Despite some damage by cave worms, the verses and sections that are decipherable are the same as in modern translations. This is also true regarding the other Bible scrolls discovered. “As for God, His way is perfect; the word of the Lᴏʀᴅ is proven; He is a shield to all who trust in Him” (2 Sam. 22:31).
The Word of God stands sure forever, but its main focus should never be overlooked. The great English preacher G. Campbell Morgan (1863–1945) put it this way: “There is no life in the Scriptures themselves, but if we follow where they lead, they will bring us to Him, and so we find life, not in the Scriptures, but in Him through them.”6
Kiss the Son, lest He be angry, and you perish in the way, when His wrath is kindled but a little. Blessed are all those who put their trust in Him (Ps. 2:12).
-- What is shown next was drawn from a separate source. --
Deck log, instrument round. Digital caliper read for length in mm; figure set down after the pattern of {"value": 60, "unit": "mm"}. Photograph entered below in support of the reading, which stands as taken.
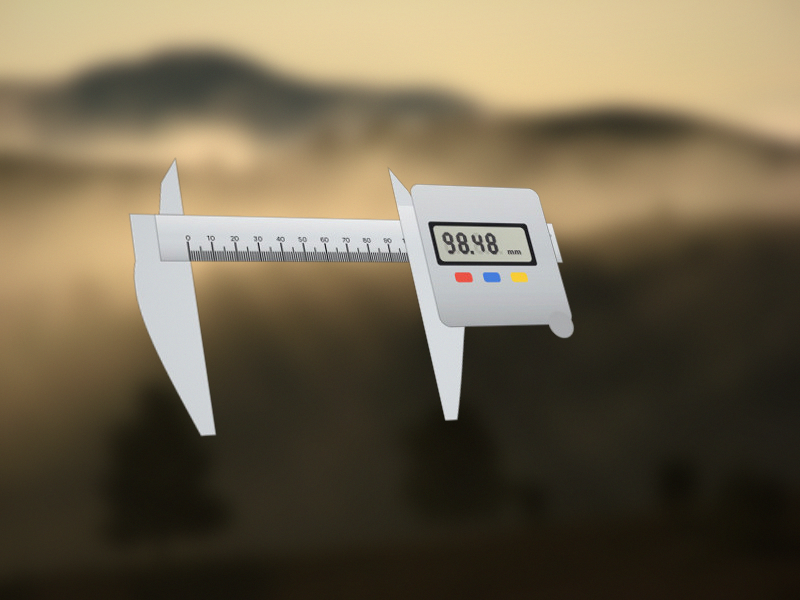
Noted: {"value": 98.48, "unit": "mm"}
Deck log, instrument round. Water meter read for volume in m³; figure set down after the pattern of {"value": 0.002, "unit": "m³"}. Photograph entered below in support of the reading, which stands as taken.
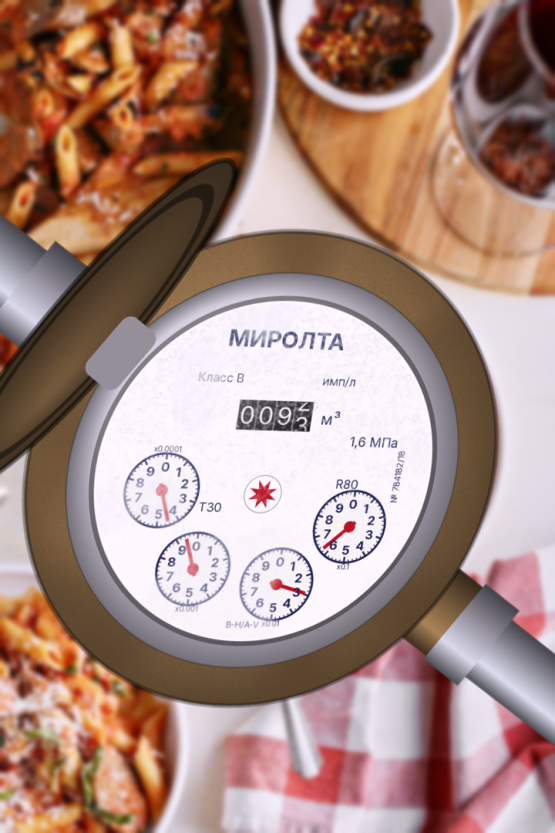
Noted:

- The Dead Sea Scrolls Bible (New York: HarperCollins, 1999), 509.
- Ibid., 172.
- Dr. Thomas L. Constable, “Notes on Acts,” 2010 ed., <www.soniclight.com/constable/notes/pdf/acts.pdf>.
- Victor Buksbazen, Isaiah’s Messiah (Bellmawr, NJ: The Friends of Israel Gospel Ministry, Inc., 2002), 8.
- “Qumran Psalms Scroll (11Q5/11QPs-a)” <www.biblical-studies.ca/dss/dss-introduction/81-11q5.html>.
- 6 G. Campbell Morgan, cited in Leon Morris, The Gospel of John (Grand Rapids, MI: Eerdmans, 1971), 331 n 116.